PROBLEM: Below are records; give the number of their lines that contain "works", and only that number.

##### EXERCISE DATA #####

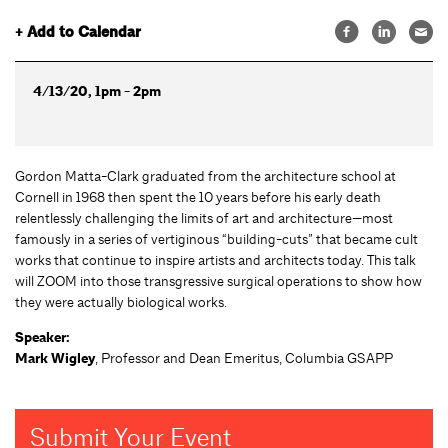
+ Add to Calendar
4/13/20, 1pm - 2pm
Gordon Matta-Clark graduated from the architecture school at
Cornell in 1968 then spent the 10 years before his early death
relentlessly challenging the limits of art and architecture—most
famously in a series of vertiginous “building-cuts” that became cult
works that continue to inspire artists and architects today. This talk
will ZOOM into those transgressive surgical operations to show how
they were actually biological works.
Speaker:
Mark Wigley
, Professor and Dean Emeritus, Columbia GSAPP
Submit Your Event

#####

TASK ANSWER: 2